▸ Task instructions
Copy out the lines unchanged, starting with the first one and going on through the line with "родителей устанавливается соглашением".

▸ The data
-- Opening Marker --

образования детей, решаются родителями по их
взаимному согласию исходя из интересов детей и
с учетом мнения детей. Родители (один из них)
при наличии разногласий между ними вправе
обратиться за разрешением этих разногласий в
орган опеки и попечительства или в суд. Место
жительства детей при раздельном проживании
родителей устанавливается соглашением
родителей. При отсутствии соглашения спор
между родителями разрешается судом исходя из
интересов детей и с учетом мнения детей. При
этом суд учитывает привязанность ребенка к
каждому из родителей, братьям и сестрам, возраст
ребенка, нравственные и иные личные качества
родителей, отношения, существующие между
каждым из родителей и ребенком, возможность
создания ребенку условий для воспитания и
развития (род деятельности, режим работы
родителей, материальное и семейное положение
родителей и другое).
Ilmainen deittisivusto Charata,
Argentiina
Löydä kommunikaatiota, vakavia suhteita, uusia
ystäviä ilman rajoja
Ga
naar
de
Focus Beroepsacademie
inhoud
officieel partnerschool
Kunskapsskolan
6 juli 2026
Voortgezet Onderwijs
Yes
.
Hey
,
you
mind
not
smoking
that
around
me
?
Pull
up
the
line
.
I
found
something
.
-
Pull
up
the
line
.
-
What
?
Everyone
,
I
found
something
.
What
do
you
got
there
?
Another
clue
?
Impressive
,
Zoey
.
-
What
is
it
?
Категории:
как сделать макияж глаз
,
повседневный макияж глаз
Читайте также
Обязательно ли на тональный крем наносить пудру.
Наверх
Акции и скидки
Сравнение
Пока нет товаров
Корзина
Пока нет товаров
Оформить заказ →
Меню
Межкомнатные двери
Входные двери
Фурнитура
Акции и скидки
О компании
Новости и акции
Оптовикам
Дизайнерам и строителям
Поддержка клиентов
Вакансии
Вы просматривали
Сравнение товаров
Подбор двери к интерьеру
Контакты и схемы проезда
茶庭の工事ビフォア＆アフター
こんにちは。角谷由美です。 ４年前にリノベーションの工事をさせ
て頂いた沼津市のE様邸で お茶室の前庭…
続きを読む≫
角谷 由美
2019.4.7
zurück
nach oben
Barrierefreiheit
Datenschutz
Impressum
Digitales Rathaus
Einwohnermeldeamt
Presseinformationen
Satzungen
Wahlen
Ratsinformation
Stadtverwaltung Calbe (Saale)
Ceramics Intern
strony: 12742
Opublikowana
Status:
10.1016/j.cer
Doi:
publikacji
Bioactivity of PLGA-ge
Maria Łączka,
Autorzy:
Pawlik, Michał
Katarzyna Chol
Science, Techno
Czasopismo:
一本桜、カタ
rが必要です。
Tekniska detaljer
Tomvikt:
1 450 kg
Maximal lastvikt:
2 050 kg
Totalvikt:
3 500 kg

-- Closing Marker --

▸ Expected output
образования детей, решаются родителями по их
взаимному согласию исходя из интересов детей и
с учетом мнения детей. Родители (один из них)
при наличии разногласий между ними вправе
обратиться за разрешением этих разногласий в
орган опеки и попечительства или в суд. Место
жительства детей при раздельном проживании
родителей устанавливается соглашением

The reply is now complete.